• _Requirements_: Starting at the top of the items and stopping after the line that contains "collection date: 1972-05-13", write those lines out again, swapping "collectors" for "collected by" and leaving everything else unchanged.
start Raw data
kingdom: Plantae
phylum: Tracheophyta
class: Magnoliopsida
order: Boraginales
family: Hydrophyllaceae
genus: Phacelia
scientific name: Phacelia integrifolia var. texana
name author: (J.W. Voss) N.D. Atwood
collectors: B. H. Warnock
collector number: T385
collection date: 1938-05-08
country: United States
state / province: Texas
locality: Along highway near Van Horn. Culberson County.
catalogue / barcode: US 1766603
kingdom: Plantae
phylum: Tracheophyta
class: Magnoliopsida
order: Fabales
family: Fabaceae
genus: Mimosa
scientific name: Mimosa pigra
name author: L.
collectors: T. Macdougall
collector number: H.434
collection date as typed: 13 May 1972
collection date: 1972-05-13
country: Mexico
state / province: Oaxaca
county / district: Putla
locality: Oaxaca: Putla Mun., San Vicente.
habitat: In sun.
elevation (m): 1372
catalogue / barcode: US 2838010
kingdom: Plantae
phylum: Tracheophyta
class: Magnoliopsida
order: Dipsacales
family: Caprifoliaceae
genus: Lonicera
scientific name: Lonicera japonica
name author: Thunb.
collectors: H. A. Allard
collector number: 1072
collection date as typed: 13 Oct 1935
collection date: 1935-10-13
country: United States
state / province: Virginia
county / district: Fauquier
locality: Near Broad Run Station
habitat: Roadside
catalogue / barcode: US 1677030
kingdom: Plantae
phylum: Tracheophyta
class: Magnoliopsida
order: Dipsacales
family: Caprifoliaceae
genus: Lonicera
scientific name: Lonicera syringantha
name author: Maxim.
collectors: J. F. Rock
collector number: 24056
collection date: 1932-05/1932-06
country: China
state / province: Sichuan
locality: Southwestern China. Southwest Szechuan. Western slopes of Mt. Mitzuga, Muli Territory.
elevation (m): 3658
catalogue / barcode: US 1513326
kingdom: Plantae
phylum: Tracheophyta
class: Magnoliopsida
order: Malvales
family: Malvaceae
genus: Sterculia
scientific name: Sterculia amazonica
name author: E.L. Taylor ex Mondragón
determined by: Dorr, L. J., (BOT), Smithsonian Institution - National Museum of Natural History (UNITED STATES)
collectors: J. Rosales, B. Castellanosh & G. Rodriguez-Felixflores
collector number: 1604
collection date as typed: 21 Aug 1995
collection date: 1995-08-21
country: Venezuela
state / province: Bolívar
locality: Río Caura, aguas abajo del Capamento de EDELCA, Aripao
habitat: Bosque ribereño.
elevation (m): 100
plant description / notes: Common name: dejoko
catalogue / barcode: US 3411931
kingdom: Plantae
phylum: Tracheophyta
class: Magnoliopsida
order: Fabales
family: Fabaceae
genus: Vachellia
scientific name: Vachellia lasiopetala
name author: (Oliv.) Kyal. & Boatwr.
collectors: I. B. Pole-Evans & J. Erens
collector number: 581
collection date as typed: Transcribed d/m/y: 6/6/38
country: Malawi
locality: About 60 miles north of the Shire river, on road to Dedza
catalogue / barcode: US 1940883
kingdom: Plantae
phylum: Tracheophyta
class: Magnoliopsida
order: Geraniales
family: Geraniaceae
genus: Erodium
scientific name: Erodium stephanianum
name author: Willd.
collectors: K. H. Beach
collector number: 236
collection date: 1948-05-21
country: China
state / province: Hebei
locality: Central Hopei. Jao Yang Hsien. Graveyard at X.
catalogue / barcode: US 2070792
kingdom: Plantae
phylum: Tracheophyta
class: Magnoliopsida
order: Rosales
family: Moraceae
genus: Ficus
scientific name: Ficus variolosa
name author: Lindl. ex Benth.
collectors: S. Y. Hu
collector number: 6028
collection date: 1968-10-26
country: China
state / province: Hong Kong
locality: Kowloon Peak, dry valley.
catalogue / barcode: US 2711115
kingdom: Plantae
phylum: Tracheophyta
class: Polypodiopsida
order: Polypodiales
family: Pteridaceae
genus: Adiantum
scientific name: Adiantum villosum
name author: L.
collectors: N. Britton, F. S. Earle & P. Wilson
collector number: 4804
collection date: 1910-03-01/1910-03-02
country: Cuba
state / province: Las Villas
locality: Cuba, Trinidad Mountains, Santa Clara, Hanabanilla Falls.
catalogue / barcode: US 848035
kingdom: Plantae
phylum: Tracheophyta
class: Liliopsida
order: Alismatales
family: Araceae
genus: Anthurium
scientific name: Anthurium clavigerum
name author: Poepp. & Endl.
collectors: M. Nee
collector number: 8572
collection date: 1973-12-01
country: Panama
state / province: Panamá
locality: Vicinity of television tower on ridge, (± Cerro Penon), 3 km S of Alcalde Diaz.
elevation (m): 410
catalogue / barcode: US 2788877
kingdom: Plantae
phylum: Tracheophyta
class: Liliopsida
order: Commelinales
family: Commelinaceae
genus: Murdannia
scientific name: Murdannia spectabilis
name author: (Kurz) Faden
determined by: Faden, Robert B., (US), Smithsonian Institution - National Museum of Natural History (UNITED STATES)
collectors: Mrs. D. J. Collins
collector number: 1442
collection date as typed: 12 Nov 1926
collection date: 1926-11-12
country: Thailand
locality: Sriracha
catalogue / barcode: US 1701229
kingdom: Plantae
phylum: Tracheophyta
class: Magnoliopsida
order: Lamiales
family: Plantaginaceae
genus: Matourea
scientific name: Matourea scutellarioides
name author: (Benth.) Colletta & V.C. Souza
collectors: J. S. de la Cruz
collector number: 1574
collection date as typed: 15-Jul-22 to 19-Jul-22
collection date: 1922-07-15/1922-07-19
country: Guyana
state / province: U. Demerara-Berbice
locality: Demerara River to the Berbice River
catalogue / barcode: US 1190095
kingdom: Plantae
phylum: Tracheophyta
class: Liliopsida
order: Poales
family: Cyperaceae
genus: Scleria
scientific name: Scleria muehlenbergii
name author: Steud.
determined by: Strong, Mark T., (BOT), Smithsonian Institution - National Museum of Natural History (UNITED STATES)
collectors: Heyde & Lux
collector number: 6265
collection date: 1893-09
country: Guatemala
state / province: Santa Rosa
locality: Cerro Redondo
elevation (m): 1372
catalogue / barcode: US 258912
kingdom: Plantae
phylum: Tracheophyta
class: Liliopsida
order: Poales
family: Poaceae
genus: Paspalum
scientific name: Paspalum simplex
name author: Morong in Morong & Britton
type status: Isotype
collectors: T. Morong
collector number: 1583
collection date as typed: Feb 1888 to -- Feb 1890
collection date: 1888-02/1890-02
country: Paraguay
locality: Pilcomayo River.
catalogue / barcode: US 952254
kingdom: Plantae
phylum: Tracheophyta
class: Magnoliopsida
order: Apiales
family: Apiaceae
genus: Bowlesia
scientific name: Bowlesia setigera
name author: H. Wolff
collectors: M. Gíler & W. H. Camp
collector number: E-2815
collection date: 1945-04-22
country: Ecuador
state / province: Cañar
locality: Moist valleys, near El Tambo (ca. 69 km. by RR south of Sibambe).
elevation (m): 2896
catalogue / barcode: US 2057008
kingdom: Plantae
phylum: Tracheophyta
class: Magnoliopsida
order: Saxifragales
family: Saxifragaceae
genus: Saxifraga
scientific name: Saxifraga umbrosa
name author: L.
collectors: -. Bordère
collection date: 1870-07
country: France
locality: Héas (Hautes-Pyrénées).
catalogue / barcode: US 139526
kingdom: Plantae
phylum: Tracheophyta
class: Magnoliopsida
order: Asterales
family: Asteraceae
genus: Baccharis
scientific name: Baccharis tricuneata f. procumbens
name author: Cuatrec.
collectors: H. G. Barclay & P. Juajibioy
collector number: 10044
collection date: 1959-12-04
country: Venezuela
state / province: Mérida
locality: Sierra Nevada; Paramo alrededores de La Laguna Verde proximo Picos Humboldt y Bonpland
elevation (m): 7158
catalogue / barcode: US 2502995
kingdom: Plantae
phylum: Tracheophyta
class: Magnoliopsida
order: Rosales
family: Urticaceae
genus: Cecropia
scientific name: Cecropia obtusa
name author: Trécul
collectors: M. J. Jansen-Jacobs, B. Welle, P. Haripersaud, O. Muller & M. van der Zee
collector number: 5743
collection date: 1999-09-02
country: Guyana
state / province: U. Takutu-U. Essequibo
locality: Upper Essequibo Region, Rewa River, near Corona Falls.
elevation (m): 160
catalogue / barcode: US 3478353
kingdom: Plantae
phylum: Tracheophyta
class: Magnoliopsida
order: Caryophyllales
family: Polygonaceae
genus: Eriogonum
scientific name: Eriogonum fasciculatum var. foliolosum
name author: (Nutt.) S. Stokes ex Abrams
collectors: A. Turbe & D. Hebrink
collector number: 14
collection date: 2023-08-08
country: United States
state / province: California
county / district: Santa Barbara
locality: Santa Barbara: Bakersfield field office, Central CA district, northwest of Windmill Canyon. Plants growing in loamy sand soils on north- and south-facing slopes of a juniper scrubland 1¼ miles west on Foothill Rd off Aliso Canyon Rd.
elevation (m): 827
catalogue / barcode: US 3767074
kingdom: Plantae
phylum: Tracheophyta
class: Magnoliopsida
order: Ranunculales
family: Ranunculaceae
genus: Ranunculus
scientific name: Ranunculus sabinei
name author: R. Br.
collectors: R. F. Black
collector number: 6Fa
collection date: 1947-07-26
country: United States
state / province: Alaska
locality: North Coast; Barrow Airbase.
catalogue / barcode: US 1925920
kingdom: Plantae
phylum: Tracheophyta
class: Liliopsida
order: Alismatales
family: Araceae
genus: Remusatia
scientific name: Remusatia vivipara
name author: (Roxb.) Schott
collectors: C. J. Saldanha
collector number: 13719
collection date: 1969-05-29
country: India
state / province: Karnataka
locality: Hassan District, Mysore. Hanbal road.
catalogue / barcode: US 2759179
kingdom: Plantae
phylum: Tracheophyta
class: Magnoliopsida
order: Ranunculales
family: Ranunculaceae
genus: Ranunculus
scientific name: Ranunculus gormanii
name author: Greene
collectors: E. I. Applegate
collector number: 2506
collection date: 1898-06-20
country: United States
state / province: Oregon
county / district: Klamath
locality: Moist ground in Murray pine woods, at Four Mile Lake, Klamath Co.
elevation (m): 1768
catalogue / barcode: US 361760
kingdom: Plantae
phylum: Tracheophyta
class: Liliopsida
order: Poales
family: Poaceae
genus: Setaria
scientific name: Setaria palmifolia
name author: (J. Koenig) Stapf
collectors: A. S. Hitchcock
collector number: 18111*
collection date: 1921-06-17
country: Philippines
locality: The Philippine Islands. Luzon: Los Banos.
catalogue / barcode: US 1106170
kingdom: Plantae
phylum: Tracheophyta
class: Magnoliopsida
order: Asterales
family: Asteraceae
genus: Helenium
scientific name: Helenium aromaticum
end Raw data
• _The output_:
kingdom: Plantae
phylum: Tracheophyta
class: Magnoliopsida
order: Boraginales
family: Hydrophyllaceae
genus: Phacelia
scientific name: Phacelia integrifolia var. texana
name author: (J.W. Voss) N.D. Atwood
collected by: B. H. Warnock
collector number: T385
collection date: 1938-05-08
country: United States
state / province: Texas
locality: Along highway near Van Horn. Culberson County.
catalogue / barcode: US 1766603
kingdom: Plantae
phylum: Tracheophyta
class: Magnoliopsida
order: Fabales
family: Fabaceae
genus: Mimosa
scientific name: Mimosa pigra
name author: L.
collected by: T. Macdougall
collector number: H.434
collection date as typed: 13 May 1972
collection date: 1972-05-13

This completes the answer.